▶ **RECORDS SUPPLIED**:
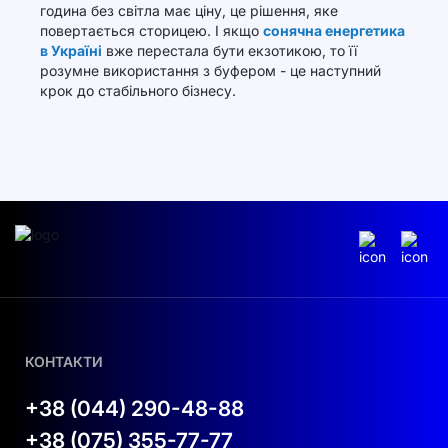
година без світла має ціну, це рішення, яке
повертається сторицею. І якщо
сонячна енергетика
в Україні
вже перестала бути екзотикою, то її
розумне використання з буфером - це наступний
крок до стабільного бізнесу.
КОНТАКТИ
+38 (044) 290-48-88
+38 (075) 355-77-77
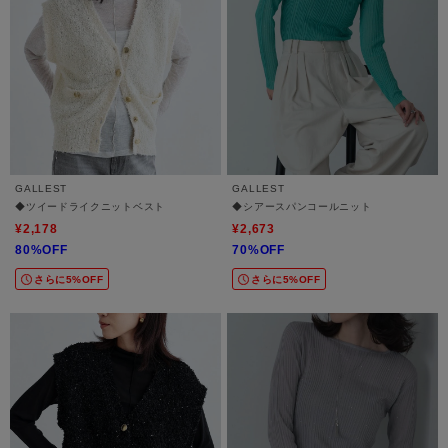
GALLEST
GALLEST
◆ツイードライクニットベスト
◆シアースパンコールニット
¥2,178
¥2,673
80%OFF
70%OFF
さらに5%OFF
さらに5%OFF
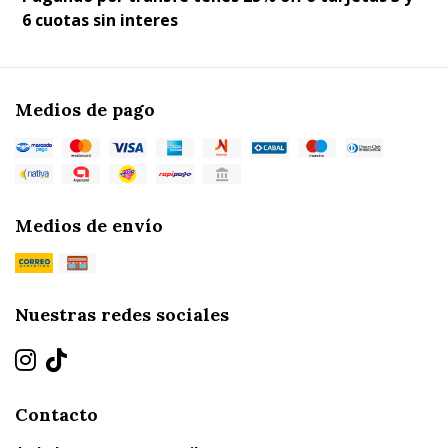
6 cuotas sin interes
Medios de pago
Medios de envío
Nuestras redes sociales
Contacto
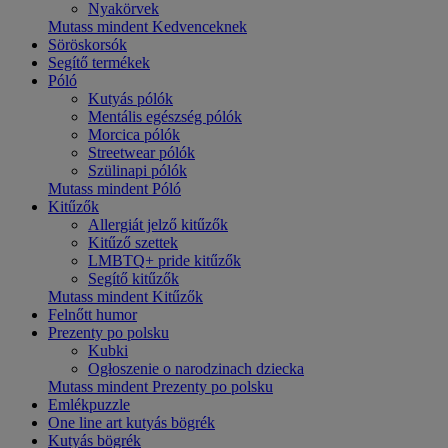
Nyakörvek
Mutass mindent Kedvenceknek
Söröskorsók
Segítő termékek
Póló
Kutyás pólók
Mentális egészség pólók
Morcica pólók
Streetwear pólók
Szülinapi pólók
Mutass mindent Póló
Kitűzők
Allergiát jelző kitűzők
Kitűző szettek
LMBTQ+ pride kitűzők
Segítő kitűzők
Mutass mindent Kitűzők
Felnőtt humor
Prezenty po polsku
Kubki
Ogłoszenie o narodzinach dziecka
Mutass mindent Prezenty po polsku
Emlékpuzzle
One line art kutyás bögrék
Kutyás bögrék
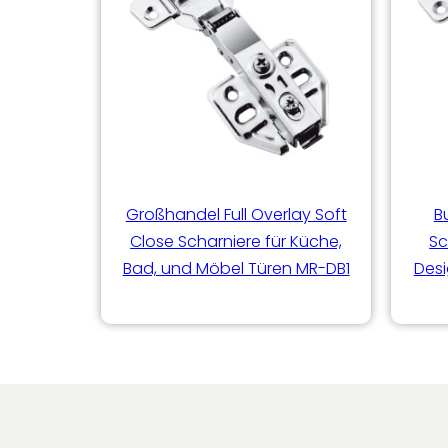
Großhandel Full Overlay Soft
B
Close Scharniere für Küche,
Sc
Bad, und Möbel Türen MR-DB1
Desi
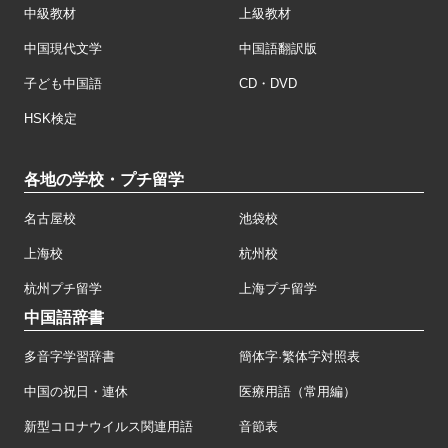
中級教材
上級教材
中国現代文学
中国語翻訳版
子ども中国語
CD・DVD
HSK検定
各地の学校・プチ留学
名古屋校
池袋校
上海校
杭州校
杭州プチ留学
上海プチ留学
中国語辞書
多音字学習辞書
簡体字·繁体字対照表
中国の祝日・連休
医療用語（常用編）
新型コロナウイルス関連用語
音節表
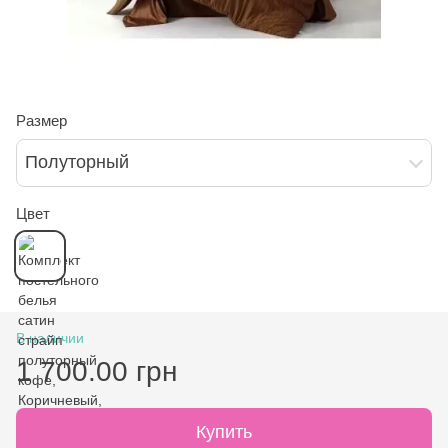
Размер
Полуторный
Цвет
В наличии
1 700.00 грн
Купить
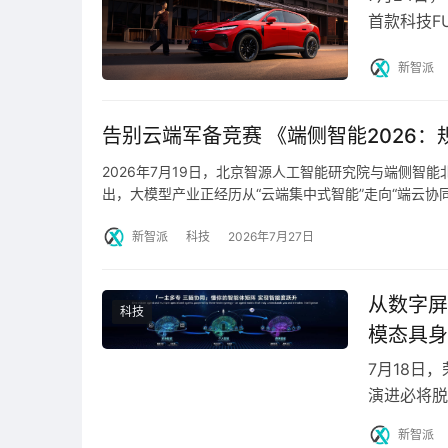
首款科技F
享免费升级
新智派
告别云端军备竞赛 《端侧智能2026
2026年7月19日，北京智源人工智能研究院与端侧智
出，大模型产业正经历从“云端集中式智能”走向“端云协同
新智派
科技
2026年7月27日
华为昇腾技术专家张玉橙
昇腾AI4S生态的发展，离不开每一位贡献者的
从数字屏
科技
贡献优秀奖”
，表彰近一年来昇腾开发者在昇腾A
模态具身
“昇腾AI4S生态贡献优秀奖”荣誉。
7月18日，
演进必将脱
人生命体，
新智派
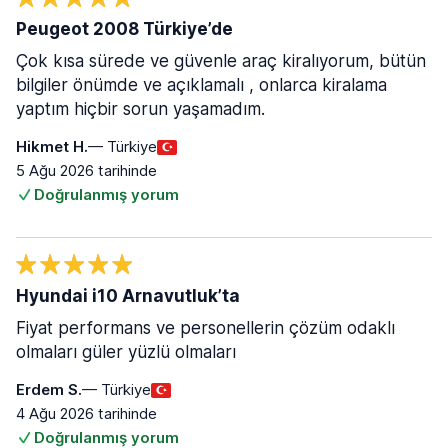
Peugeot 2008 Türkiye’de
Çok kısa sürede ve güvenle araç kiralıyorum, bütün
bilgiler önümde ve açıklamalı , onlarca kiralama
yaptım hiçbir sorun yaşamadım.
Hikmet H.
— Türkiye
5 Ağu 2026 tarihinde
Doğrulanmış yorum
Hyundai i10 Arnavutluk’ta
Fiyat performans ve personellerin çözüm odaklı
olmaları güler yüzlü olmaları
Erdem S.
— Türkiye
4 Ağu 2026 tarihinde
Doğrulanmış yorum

▶ **TASK TO COMPLETE**: Answer with a single number, the count of lines in the data that contain "bögrék".

▶ **OUTPUT FOR THIS TASK**: 2